What is Bubonic Plague?
Following a recent case of Bubonic Plague in California, an infectious disease expert explains the symptoms and risk factors for this rare infection.

The Bubonic Plague, also known as Black Death, is generally known as a disease from the Middle Ages, when it caused a pandemic in the mid-1300s, killing an estimated 25 million people in Europe.
But the disease still circulates today, though on a much smaller scale. With antibiotics, an infection that once wiped out nearly a third of the population of Europe is easily treatable, if caught early.
Following a case recently reported in the South Lake Tahoe area of California, Health Matters spoke Dr. Jason Zucker, an infectious disease physician at NewYork-Presbyterian/Columbia University Irving Medical Center, to learn more about the disease, who is at risk, and steps you can take to reduce the chances of acquiring the plague.
What is the plague?
Plague is a serious bacterial infection caused by the bacterium Yersinia pestis. It circulates naturally among wild rodents and their fleas and can infect humans. Plague comes in three forms: bubonic (swollen, painful lymph nodes), septicemic (infection in the bloodstream causing shock and tissue death), and pneumonic (lung infection).

Is the plague contagious?
Bubonic and septicemic plague are not usually spread person-to-person. Pneumonic plague can spread via respiratory droplets during close, sustained contact.
Most human cases, however, are transmitted from animals to people, typically through the bite of an infected flea or by coming into contact with the fluid of an infected animal.
Do people still get the plague? How common is it in America and worldwide?

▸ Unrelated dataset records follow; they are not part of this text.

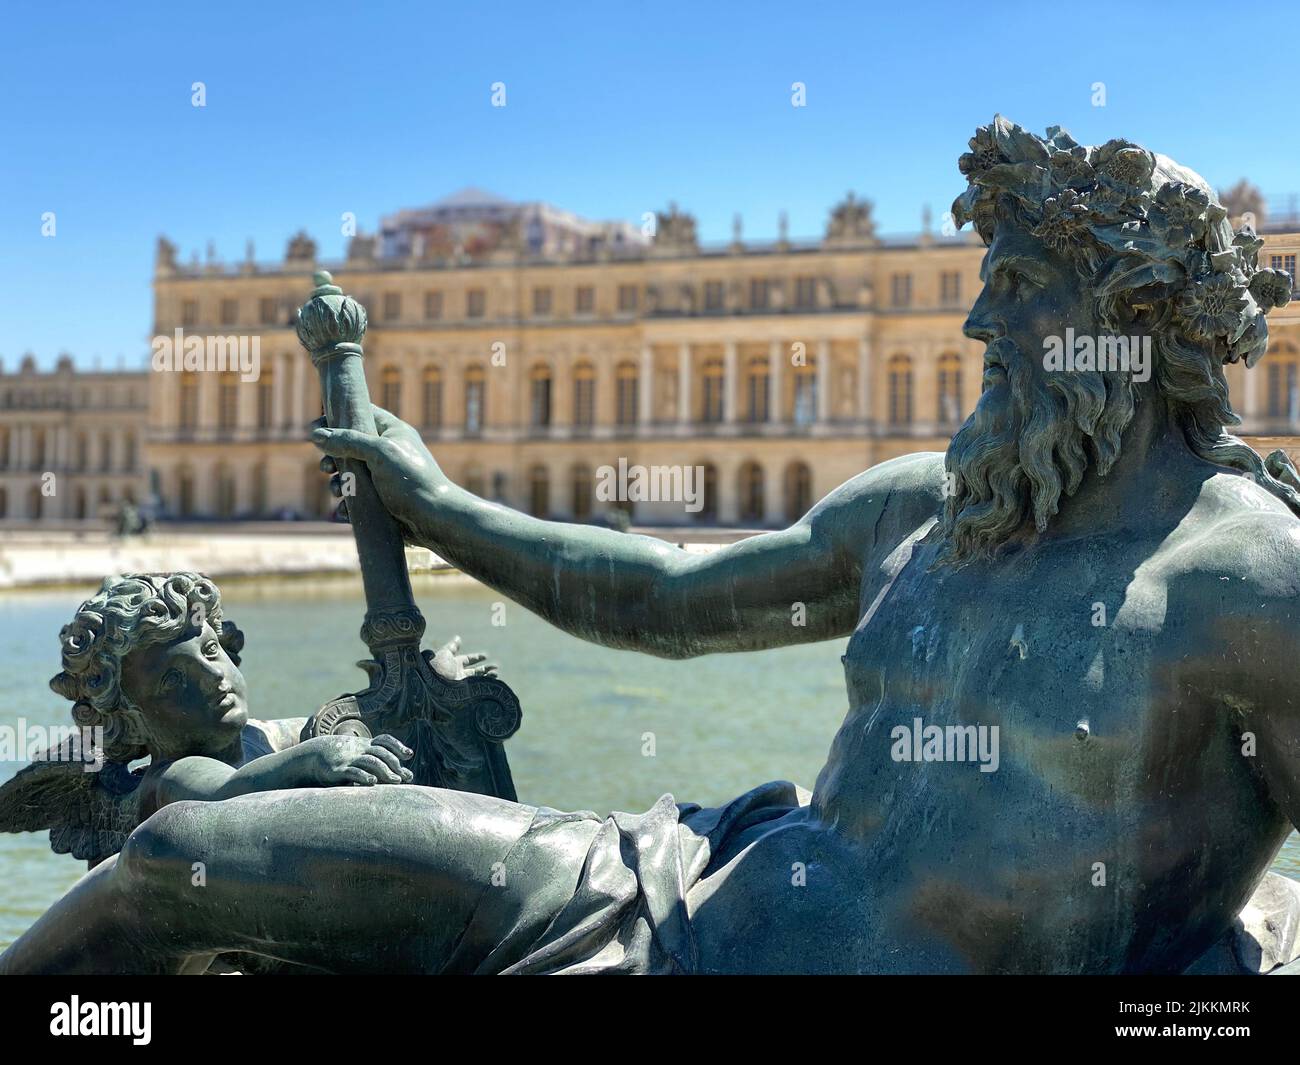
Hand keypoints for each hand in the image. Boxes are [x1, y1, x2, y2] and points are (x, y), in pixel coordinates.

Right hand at [301, 734, 413, 786]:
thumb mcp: (360, 757)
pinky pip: (353, 772)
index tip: (409, 755)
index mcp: (365, 744)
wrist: (312, 756)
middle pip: (381, 753)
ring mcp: (349, 758)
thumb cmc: (341, 759)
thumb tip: (407, 775)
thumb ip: (382, 764)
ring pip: (370, 761)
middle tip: (405, 777)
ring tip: (396, 781)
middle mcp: (358, 749)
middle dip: (394, 764)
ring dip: (385, 771)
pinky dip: (364, 776)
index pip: (384, 740)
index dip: (397, 746)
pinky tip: (373, 781)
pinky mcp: (338, 770)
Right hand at [310, 406, 443, 525]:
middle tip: (327, 468)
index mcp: (391, 433)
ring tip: (339, 491)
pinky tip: (344, 511)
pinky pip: (355, 499)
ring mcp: (383, 477)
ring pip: (349, 475)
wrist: (435, 519)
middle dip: (332, 458)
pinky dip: (347, 504)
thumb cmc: (412, 480)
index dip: (336, 418)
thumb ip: (348, 441)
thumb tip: (316, 434)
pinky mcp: (380, 500)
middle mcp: (386, 452)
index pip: (360, 414)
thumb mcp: (379, 453)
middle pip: (348, 447)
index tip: (315, 429)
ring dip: (338, 483)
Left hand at [428, 635, 497, 680]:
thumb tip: (458, 637)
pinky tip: (492, 680)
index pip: (468, 660)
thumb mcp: (445, 654)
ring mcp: (462, 681)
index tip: (486, 656)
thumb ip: (452, 646)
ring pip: (477, 678)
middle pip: (475, 670)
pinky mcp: (463, 690)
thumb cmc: (437, 666)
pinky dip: (485, 683)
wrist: (431, 682)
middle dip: (485, 668)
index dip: (477, 657)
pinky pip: (476, 686)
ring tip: (496, 674)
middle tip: (495, 667)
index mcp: (455, 663)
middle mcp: (459, 672)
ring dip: (487, 676)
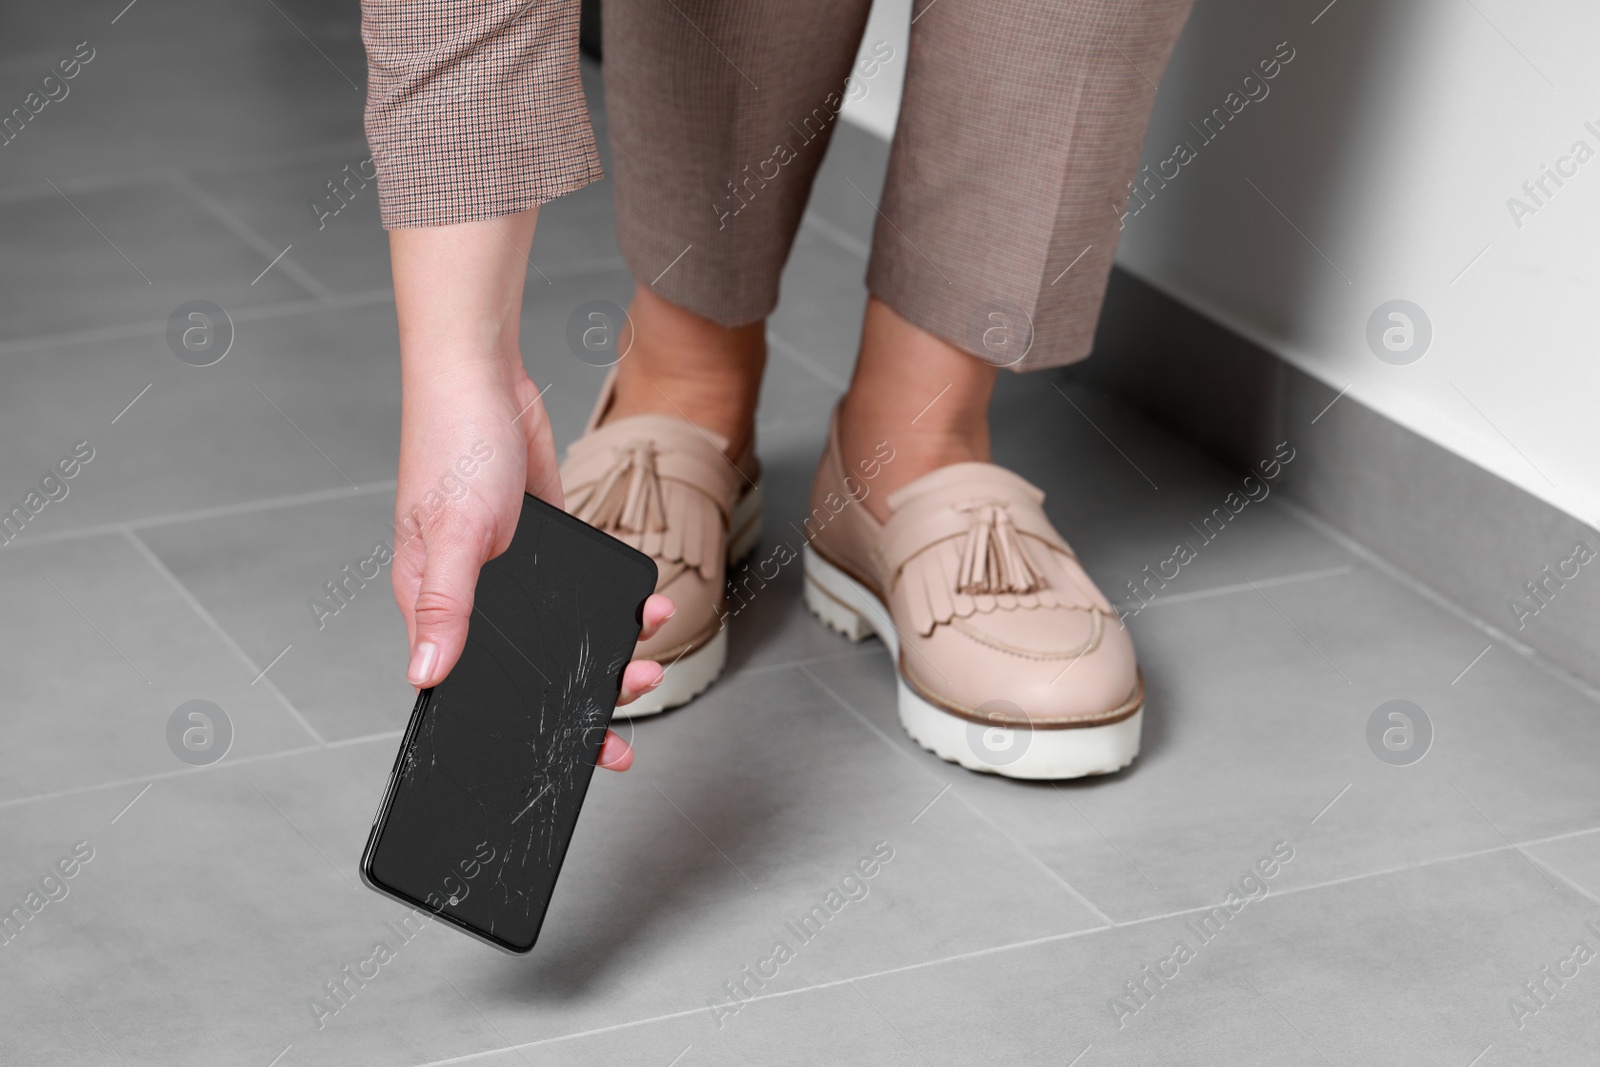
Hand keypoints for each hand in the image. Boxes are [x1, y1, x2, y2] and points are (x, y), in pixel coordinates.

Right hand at [387, 210, 670, 772]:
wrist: (486, 374)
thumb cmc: (452, 442)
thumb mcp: (452, 530)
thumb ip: (446, 606)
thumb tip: (427, 677)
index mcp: (436, 609)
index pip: (475, 692)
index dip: (522, 731)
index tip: (569, 761)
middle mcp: (474, 598)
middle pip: (531, 670)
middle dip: (584, 696)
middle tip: (633, 703)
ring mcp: (512, 573)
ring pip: (565, 634)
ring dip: (610, 647)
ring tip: (651, 646)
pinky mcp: (545, 543)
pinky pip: (584, 590)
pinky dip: (616, 602)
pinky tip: (646, 604)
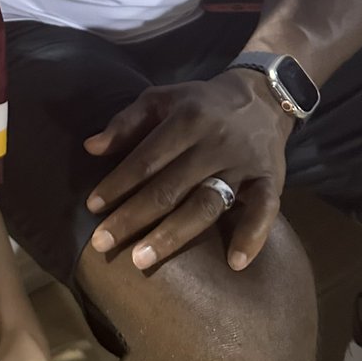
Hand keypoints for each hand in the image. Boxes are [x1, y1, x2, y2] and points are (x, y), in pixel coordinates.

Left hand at [83, 70, 293, 271]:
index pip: (146, 159)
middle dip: (133, 217)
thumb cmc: (199, 104)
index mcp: (186, 120)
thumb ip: (126, 122)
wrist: (261, 98)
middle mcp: (214, 143)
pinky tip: (234, 263)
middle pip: (169, 187)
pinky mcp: (271, 180)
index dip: (118, 183)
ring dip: (174, 235)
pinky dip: (252, 235)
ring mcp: (243, 164)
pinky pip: (265, 210)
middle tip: (102, 244)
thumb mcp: (161, 99)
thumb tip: (90, 148)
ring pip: (206, 204)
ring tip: (142, 260)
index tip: (92, 207)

People do still get the plague, but it’s rare. The U.S. reports about seven human cases per year (on average), mostly in the rural Southwest. Worldwide cases are scattered, but the most human cases have been reported in parts of Africa.
If you think you’ve been exposed (either locally or via travel), what should you do?
If you think you’ve been exposed, get medical care right away and explain how you might have come into contact. In those cases, doctors will likely recommend a course of antibiotics to prevent illness.
What are the symptoms?
Depending on the type of plague, the symptoms will be a little different. You are likely to experience fever, chills, body aches, or weakness with any type, but with Bubonic plague, you may also get swollen and painful lymph nodes, called buboes. Septicemic plague may cause the skin on your fingers, toes and nose to turn black and die, and the pneumonic plague will heavily impact your lungs.
Are there cases in the New York area?
There are no endemic cases, meaning cases where people acquired the disease in New York or the New York area, but people come to New York from all over the world and some are diagnosed here, even if they contracted it elsewhere.
Are the fleas that transmit plague, or the animals that carry plague, found in the New York area (NY, NJ, CT)?
Plague bacteria circulate naturally among wild rodents (like ground squirrels, prairie dogs, and rats) and their fleas, which can then transmit the infection to humans. We do have rats in New York City and some of those rats have fleas, but there is no evidence that those fleas are carriers of the plague bacteria. Rodent populations in areas where the plague is endemic, like California or the Southwest, are more likely to carry the disease.
How do you avoid the plague? If it’s mostly spread by fleas, is it similar to avoiding being bitten by any bugs, like mosquitoes and ticks?
Exactly, avoiding flea bites are key (as well as avoiding the rodents the fleas are on). Keep pets on flea control, wear insect repellant, and don’t let free-roaming pets sleep in your bed in areas where the plague is endemic.
Don’t handle sick or dead wildlife; always wear gloves and use extreme caution if you must handle dead animals in areas where plague is active.
Is the plague fatal?
Without treatment, plague can be deadly. With timely antibiotics, however, most people will recover fully.